昭和三十一年三月九日に提出された花屋敷東南斜面地区分市の陳情は、この地区住民の間に、義務教育・上下水道・ガス・治安維持・防火施設・道路および砂防・その他の問題についての不満があったことに原因する。宝塚市はただちに、この地区の境界変更を認めないという基本的態度を定め、誠意をもって地区住民の要望にこたえることを表明した。知事は昭和三十二年三月二十九日、この問題を町村合併調整委員の調停に依頼した。
この問題は当該地区の内部から分市に対する批判の声が出て、住民の間に混乱が起こり、五月十三日長尾山地区対策推進会会長から現状維持の陳情があり、宝塚市長および議会議長からも分市反対の陳情があり、現地では怪文書が流されまったく混乱の様相となった。
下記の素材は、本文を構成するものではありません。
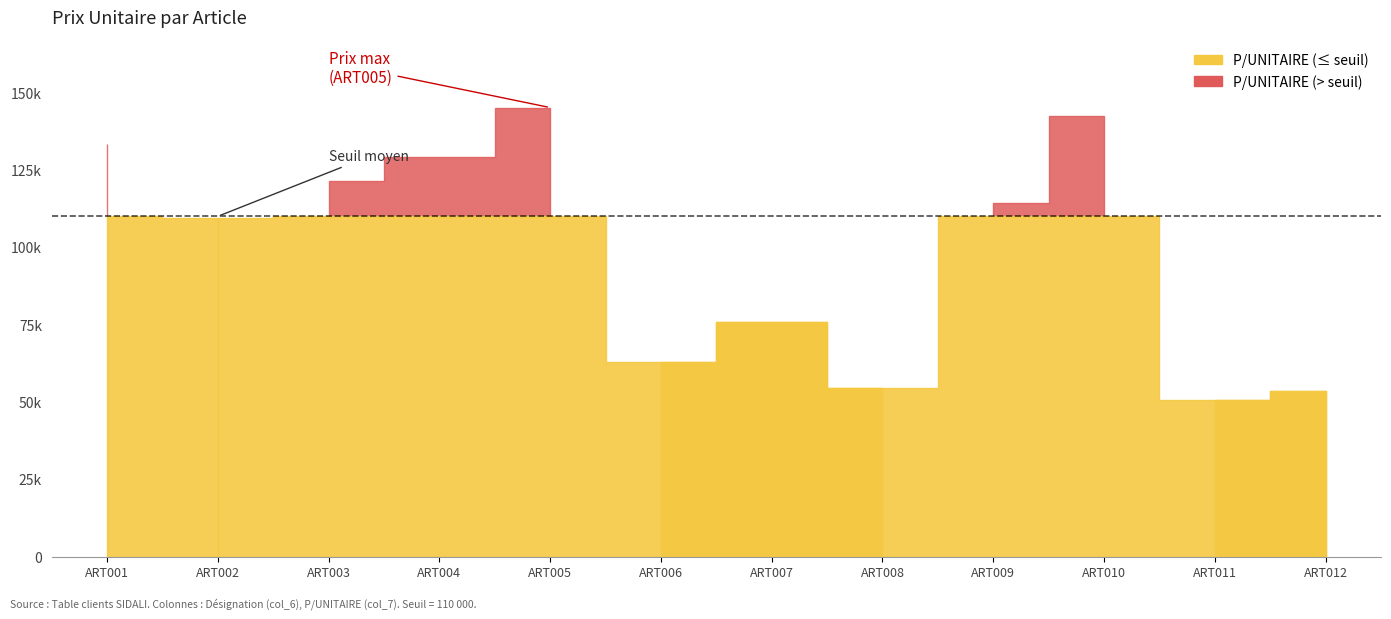

How many data points are above 114228?

5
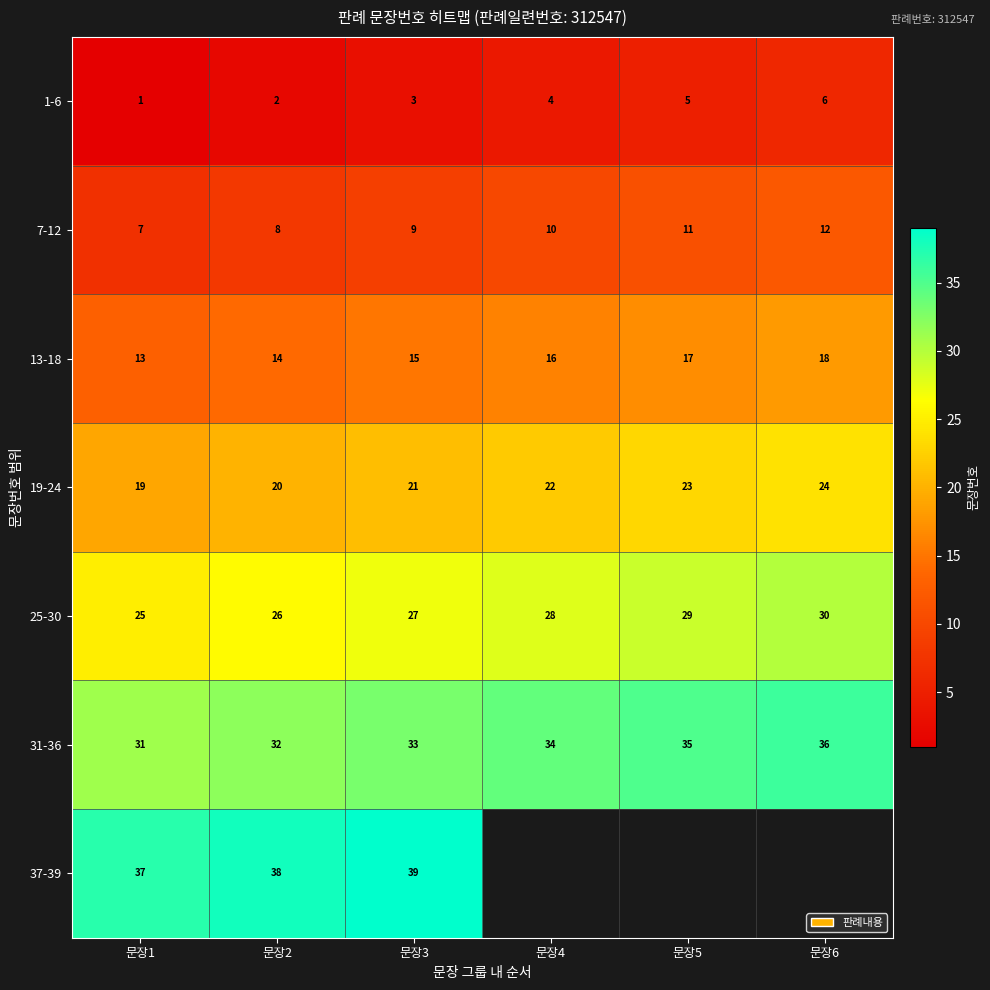

Is the value of 25-30 at 문장3 greater than the value of 19-24 at 문장1?

Yes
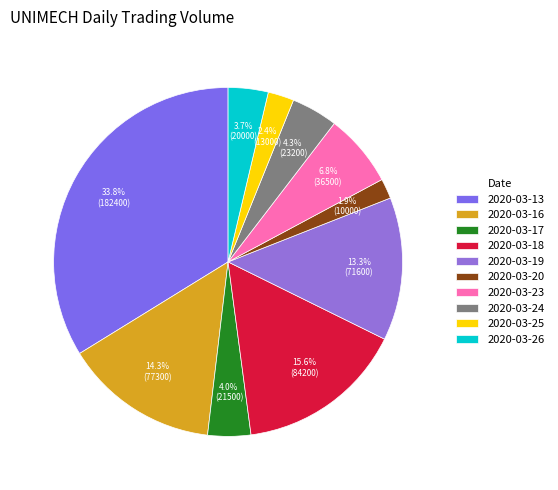

Does 2020-03-17 account for over 50% of the chart?

No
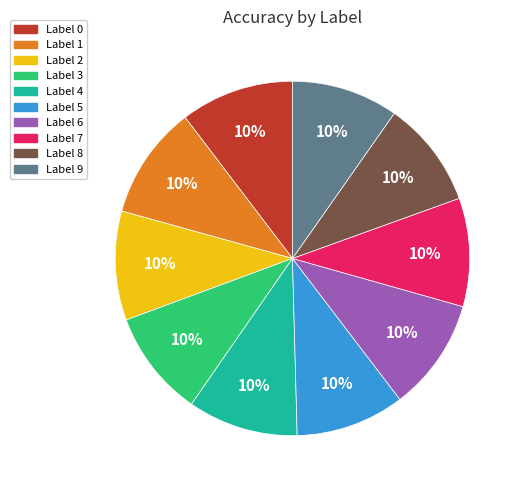

Is there any slice that represents more than half of the pie?

No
調整委員は同年四月二十五日を第一回とし四回の会議を開き、関係者の意見を聞き慎重な検討を重ねたが、結局境界変更の可否を住民投票にかけることになった。その結果は、当日の有権者数三五五人、投票者総数三二二人、投票率九〇・七%、分市賛成一二八票、反対一九二票、無効二票で、境界変更は実現しなかった。
このようにして、小浜・良元両村の間に合併話が出てから約三〇年にして、ようやく待望の宝塚市が成立した。昭和三十五年完成した宝塚新大橋と三十九年に開通した十万道路とによって、宝塚市は事実上一つの市となったのである。